Distinction #1 – Intentional Sins and Unintentional Sins

While all sin is sin, all sin incurs guilt, and all guilt needs forgiveness from God, the Bible distinguishes intentional sins and unintentional sins (Lev. 4; Num. 15).

Allison, a Christian woman, chose to marry a non-Christian man. She knew that God’s Word prohibits believers from marrying unbelievers (e.g., 1 Cor. 7:39; 2 Cor. 6:14). But she married him anyway despite the objections of her conscience, her pastor, and Christian friends. She felt guilty at the time and continued to do so until a biblical counselor helped Allison to confess her sins and receive God’s forgiveness in Christ.

Beth, also a Christian, also married a non-Christian man and thereby also violated God’s Law. But she did so unknowingly, ignorant of God’s Word. Beth felt no guilt. It was only when her biblical counselor taught her God’s Word that Beth immediately felt guilty. She too repented and found God’s forgiveness in Christ.

While Allison’s willful sin and Beth’s unknowing sin were both sinful and incurred true guilt before God, we would minister to each of them differently.

Distinction #2 – Objective Guilt and Subjective Guilt

We should also distinguish between objective guilt before God and subjective guilt. Objective guilt involves our actions of violating God’s Law. Whenever we act (or think, desire, speak, respond, etc.) contrary to God’s Word, we are guilty before God. Whenever we do what God forbids (sins of commission, 1 John 3:4) or fail to do what God requires (sins of omission, James 4:17), we are guilty before God.
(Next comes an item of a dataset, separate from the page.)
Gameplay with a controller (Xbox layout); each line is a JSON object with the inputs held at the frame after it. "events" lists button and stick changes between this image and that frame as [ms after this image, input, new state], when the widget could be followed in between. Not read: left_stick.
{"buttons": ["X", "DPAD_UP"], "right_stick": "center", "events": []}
Subjective guilt involves our subjective feelings of guilt that result from concluding that we have disobeyed God, whether or not we have actually done so. It is a function of our conscience—an inner sense of guilt. A healthy conscience is biblically instructed; it rightly lines up with God’s Word. We rightly feel guilty when we violate God’s Word. In this sense, guilty feelings are our friends. They warn us that our behavior needs focused inspection to determine in what way we are guilty.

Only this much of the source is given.